Rappelons-nous les accords bilatéraux avec l'UE : si nous avions seulement
dit « non » à l'époque, le Parlement ne serait jamais entré en matière sur
des mesures d'accompagnement efficaces dans le domaine de la libre
circulation des personnes et des transports terrestres. Une des
améliorations essentielles de ce type est née lors de notre dernier Congrès
: j'avais avancé l'idée d'un fonds de cohésion pour les régions
particulièrement touchées par la libéralisation. Le parti a ensuite émis des
propositions analogues aux Chambres. La forme juridique du fonds a certes
été rejetée, mais l'idée qui en est à la base s'est imposée.

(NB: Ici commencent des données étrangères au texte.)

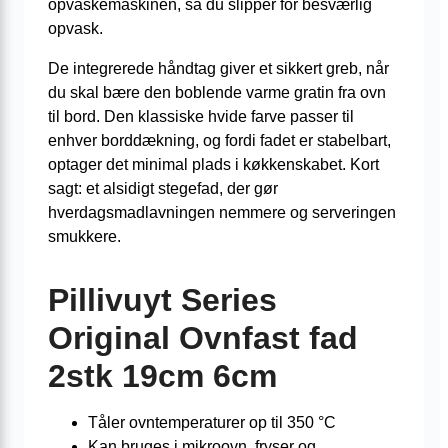
opvaskemaskinen, så du slipper for besværlig
opvask.
De integrerede håndtag giver et sikkert greb, når
du skal bære den boblende varme gratin fra ovn
til bord. Den klassiske hvide farve passer til
enhver borddækning, og fordi fadet er stabelbart,
optager det minimal plads i køkkenskabet. Kort
sagt: et alsidigt stegefad, der gør
hverdagsmadlavningen nemmere og serveringen
smukkere.
Pillivuyt Series
Original Ovnfast fad
2stk 19cm 6cm
Tåler ovntemperaturer op til 350 °C
Kan bruges i mikroovn, fryser og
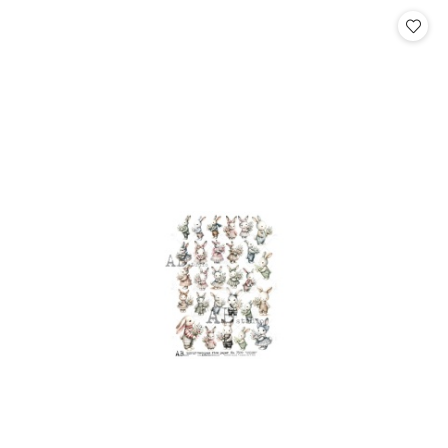
Cena:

Le service public doit rester notre ouvre

Nous empêchons de tels processus en disant simplement « non ». Le service
public tel qu'il existe aujourd'hui est notre création. Pour le maintenir,
nous ne pouvons pas fermer les yeux devant les mutations internationales,
technologiques et sociales. Nous devons apporter notre contribution. Nous
devons les modeler. Et quand je dis nous, je pense nous tous :

La social-démocratie ne se définit pas d'après le travail effectué par ses
représentants dans les exécutifs. Ce n'est qu'une partie du PS. La partie la
plus importante se fait à la base, par la vigilance à ne pas perdre de vue
le but fondamental, par les correctifs apportés au travail dans les
exécutifs. Il en résulte parfois des discussions, j'espère bien !

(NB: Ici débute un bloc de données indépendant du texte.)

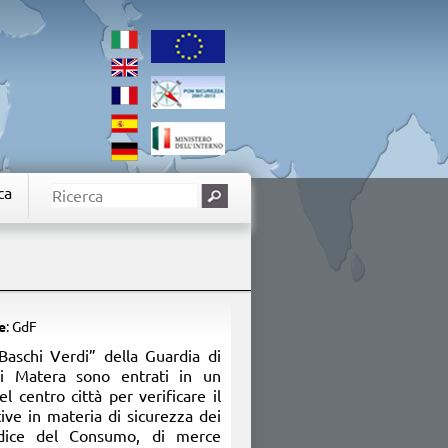
ca
e
: GdF
“Baschi Verdi” della Guardia di
i Matera sono entrati in un
l centro città per verificare il
ive in materia di sicurezza dei
odice del Consumo, di merce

Nous avons jusqu'à présent toujours profité de ce processus dialectique. Par
exemple dans la politique des transports, que nous avons reformulée en
fonction de nos buts fondamentaux. Nous pouvons le faire aussi pour
Swisscom. Est-ce qu'il faut introduire une golden share ? Ou bien une
minorité de blocage ? Est-ce que certains secteurs, comme le réseau fixe,
doivent rester en mains publiques ? Je vous demande de vous pencher sur ces
questions, de ne pas dire simplement non, mais d'influencer les changements,
je vous demande de ne pas laisser l'initiative à d'autres. Tout cela est
encore ouvert et à définir. Le développement du service public sera notre
tâche commune pour longtemps encore.

Le service public - l'approvisionnement de base de tous sur l'ensemble du
territoire - est notre ouvre. Ce doit être à nous d'ouvrer  pour l'adapter
aux changements afin qu'il puisse être maintenu. Ce doit aussi être à nous d
'ouvrer pour le réformer. Car une chose est certaine : le service public est
beaucoup trop important pour que nous le laissions au Vorort.